** Input follows **

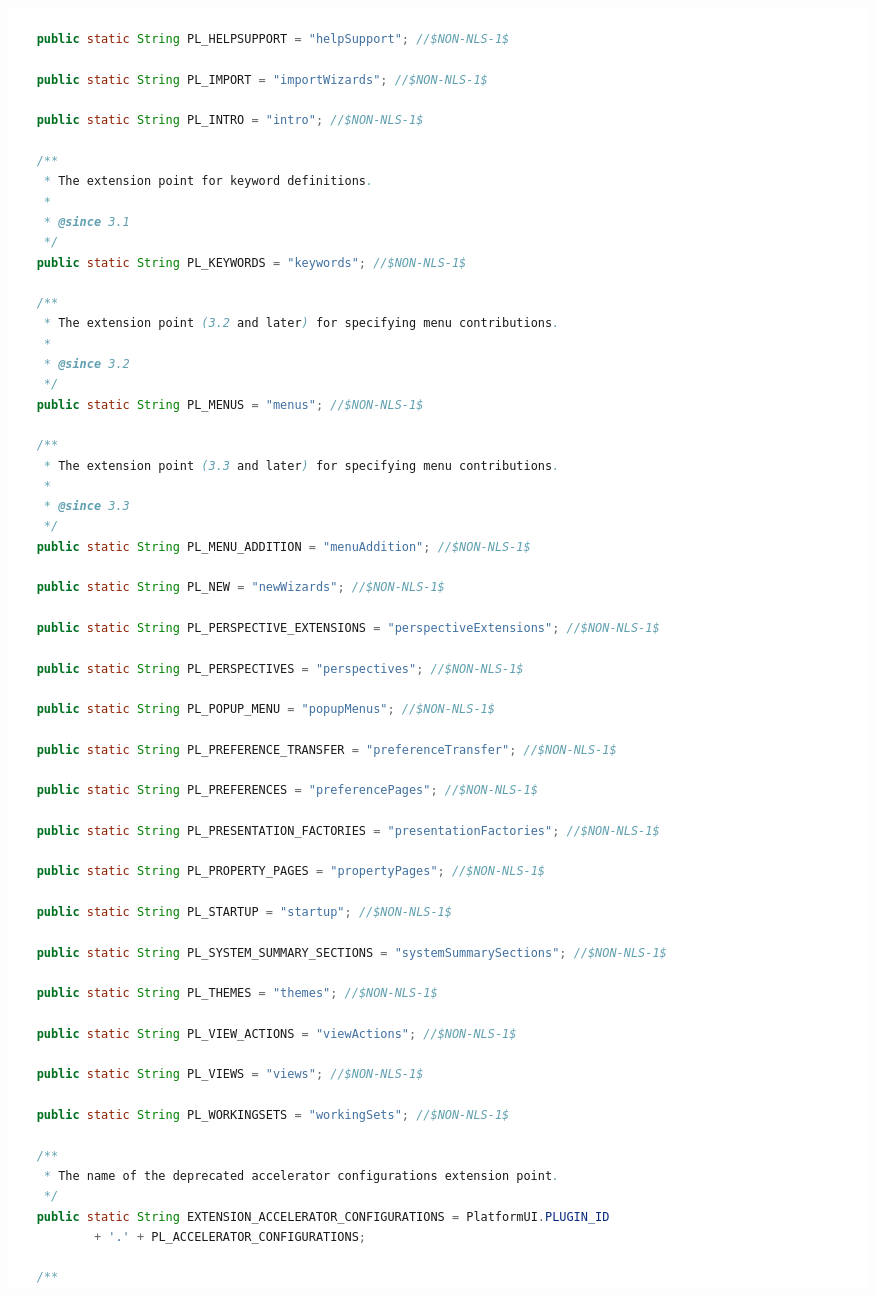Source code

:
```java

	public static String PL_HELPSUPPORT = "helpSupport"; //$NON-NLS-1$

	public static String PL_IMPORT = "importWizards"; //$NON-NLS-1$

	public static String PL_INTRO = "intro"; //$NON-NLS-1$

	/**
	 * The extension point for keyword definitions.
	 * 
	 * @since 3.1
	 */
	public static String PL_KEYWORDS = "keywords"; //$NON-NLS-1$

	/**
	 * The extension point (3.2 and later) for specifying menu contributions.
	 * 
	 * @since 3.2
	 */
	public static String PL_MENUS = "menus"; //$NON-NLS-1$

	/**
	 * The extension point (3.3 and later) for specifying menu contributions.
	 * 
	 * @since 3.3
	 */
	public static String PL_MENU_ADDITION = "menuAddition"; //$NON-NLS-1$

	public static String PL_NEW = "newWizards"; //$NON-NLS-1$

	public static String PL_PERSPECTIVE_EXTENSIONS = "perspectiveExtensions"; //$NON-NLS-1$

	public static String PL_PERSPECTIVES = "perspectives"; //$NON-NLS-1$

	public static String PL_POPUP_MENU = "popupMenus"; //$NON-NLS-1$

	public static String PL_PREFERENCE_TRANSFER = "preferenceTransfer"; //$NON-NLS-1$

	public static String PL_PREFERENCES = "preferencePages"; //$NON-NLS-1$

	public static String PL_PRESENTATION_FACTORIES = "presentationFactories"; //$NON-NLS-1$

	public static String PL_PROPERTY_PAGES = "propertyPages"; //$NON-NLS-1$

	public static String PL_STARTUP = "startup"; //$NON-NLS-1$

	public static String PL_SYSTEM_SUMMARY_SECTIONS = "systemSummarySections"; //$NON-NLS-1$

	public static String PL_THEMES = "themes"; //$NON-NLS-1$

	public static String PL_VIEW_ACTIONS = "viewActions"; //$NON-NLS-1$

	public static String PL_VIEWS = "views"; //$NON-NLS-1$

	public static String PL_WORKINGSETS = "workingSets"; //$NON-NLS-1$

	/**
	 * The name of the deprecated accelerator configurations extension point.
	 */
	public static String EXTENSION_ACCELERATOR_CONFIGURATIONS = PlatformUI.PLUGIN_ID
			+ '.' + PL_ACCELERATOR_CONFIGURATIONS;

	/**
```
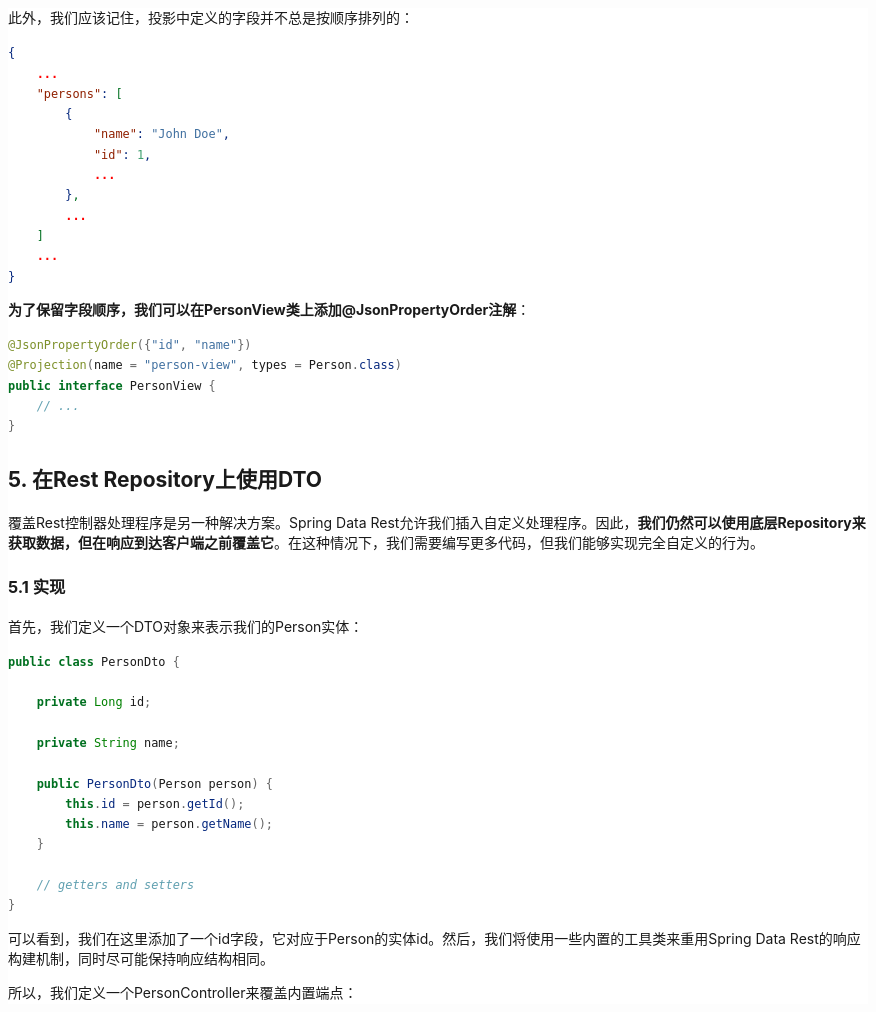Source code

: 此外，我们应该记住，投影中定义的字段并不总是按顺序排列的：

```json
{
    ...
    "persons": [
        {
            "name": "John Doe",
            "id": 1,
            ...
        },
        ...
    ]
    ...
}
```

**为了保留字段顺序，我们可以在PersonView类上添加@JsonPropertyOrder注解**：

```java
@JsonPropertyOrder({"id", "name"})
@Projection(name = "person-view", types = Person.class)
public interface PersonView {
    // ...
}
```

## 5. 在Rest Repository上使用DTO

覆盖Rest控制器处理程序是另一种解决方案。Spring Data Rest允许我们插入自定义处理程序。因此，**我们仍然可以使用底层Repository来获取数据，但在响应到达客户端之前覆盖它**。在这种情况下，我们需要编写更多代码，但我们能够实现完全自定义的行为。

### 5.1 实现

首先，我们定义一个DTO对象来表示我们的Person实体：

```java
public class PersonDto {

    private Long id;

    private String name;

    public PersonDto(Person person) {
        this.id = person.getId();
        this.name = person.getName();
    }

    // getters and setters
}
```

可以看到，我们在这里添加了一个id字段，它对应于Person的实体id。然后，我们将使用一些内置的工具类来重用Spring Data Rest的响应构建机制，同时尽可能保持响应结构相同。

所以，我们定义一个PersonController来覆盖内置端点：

** End of Input **
** Input follows **

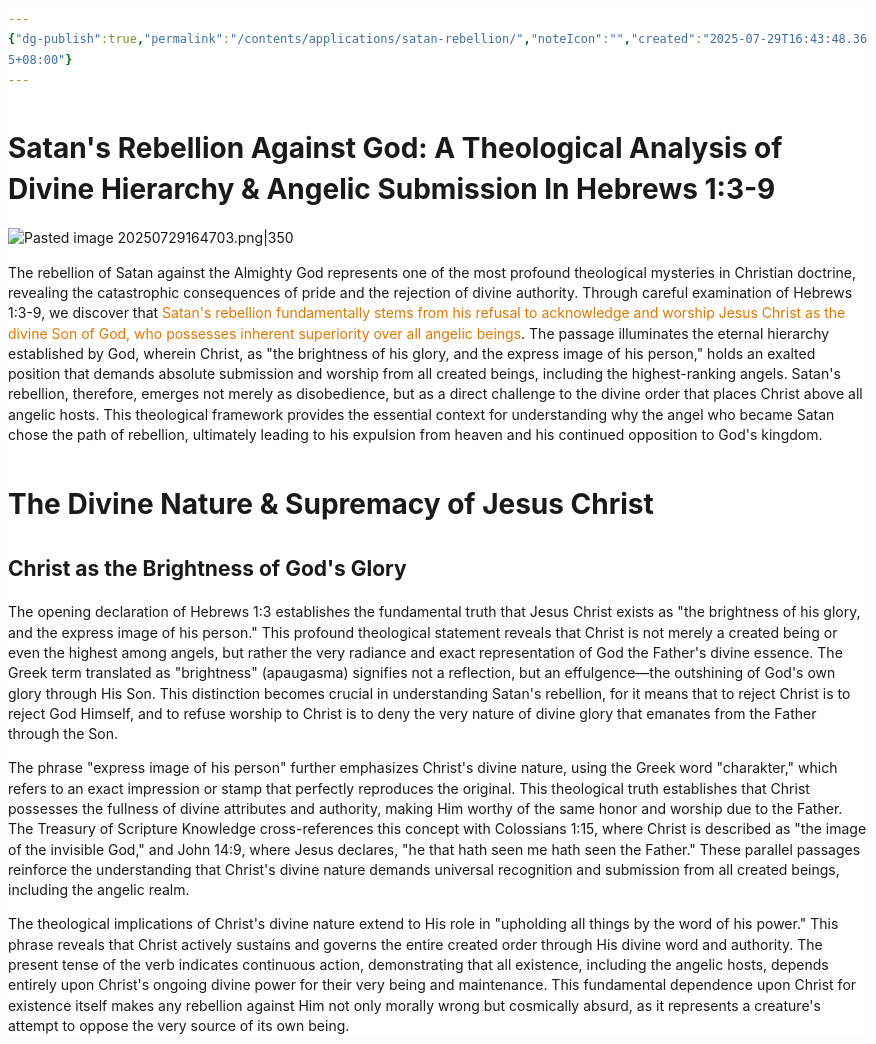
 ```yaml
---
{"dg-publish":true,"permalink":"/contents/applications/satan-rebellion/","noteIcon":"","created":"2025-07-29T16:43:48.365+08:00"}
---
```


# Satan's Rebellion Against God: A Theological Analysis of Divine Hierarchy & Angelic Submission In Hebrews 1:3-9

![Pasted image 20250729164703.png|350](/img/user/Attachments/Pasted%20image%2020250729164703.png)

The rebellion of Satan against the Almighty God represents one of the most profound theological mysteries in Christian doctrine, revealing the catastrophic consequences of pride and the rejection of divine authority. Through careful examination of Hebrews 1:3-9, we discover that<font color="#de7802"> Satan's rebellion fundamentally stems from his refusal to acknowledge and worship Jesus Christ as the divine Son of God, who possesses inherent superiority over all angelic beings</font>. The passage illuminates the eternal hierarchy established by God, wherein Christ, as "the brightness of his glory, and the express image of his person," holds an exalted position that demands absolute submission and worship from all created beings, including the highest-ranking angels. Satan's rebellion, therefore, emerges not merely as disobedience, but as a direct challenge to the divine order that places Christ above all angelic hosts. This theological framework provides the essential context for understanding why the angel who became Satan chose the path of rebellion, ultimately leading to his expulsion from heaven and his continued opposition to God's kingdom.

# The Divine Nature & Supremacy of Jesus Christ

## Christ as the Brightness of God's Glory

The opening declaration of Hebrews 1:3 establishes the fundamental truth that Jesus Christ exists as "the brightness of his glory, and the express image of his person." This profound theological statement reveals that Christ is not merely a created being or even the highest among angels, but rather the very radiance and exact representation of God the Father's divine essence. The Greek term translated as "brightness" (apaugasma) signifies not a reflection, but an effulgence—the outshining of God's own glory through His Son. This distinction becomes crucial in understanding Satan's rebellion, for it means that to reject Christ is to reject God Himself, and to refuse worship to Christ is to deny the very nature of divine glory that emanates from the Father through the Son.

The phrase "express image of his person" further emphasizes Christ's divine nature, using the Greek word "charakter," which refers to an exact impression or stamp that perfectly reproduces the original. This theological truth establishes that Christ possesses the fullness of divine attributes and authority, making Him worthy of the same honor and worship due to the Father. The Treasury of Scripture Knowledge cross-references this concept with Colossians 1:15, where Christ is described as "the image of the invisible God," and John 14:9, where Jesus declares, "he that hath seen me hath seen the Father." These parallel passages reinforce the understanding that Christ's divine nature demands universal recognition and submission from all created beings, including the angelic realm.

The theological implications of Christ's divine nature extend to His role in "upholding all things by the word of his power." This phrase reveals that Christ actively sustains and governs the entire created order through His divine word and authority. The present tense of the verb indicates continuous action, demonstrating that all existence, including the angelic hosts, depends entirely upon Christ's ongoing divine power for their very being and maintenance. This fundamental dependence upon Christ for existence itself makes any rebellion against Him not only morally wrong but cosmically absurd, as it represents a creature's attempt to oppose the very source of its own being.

** End of Input **
** Input follows **

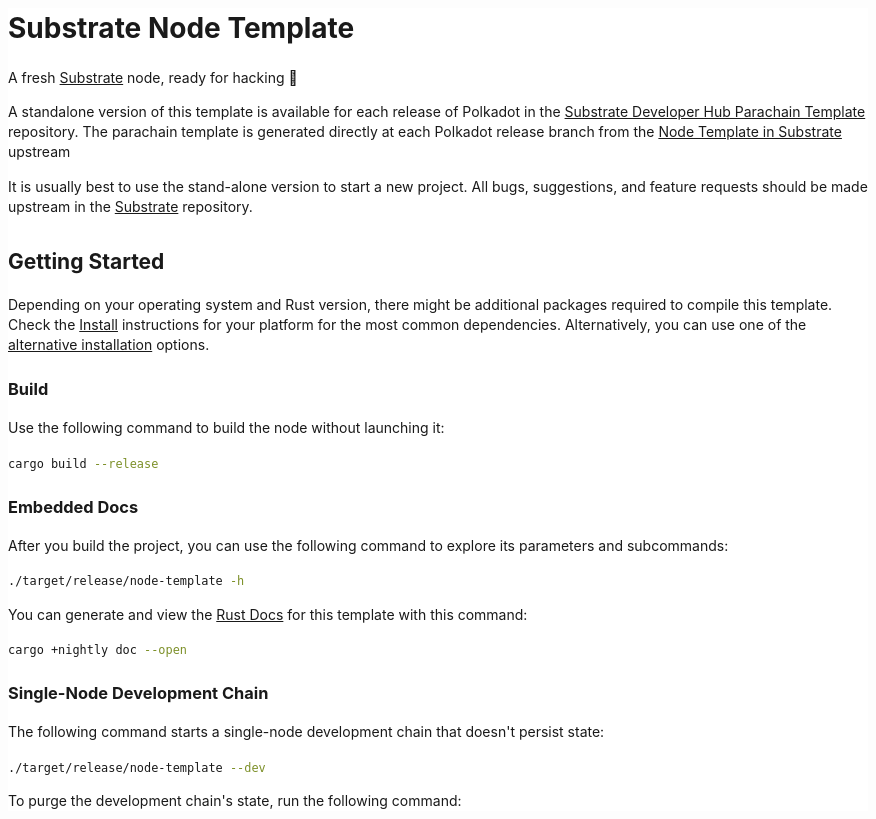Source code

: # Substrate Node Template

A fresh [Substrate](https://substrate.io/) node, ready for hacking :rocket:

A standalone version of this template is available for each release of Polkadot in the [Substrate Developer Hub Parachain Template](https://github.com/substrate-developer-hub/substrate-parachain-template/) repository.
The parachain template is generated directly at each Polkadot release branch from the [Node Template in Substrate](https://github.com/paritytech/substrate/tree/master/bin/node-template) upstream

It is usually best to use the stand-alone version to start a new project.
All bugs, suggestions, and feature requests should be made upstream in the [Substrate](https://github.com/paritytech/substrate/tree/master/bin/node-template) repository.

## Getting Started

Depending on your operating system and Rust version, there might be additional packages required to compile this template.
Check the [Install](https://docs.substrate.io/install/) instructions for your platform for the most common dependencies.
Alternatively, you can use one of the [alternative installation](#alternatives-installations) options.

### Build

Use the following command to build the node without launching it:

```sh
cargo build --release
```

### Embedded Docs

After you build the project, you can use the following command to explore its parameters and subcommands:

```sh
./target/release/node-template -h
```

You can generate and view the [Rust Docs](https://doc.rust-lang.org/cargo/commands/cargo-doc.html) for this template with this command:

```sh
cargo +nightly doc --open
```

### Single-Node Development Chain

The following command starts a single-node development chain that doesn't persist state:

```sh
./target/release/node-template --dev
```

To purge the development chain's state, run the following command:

** End of Input **

- _Work instruction_
Above is a listing; print exactly its lines from the one with "## 5. 在Rest Repository上使用DTO" through the one with "所以，我们定义一个PersonController来覆盖内置端点：", and no other lines.

- _Task solution_
## 5. 在Rest Repository上使用DTO

覆盖Rest控制器处理程序是另一种解决方案。Spring Data Rest允许我们插入自定义处理程序。因此，**我们仍然可以使用底层Repository来获取数据，但在响应到达客户端之前覆盖它**。在这种情况下，我们需要编写更多代码，但我们能够实现完全自定义的行为。

### 5.1 实现

首先，我们定义一个DTO对象来表示我们的Person实体：

```java
public class PersonDto {

    private Long id;

    private String name;

    public PersonDto(Person person) {
        this.id = person.getId();
        this.name = person.getName();
    }

    // getters and setters
}
```

可以看到，我们在这里添加了一个id字段，它对应于Person的实体id。然后，我们将使用一些内置的工具类来重用Spring Data Rest的响应构建机制，同时尽可能保持响应结构相同。

所以，我们定义一个PersonController来覆盖内置端点：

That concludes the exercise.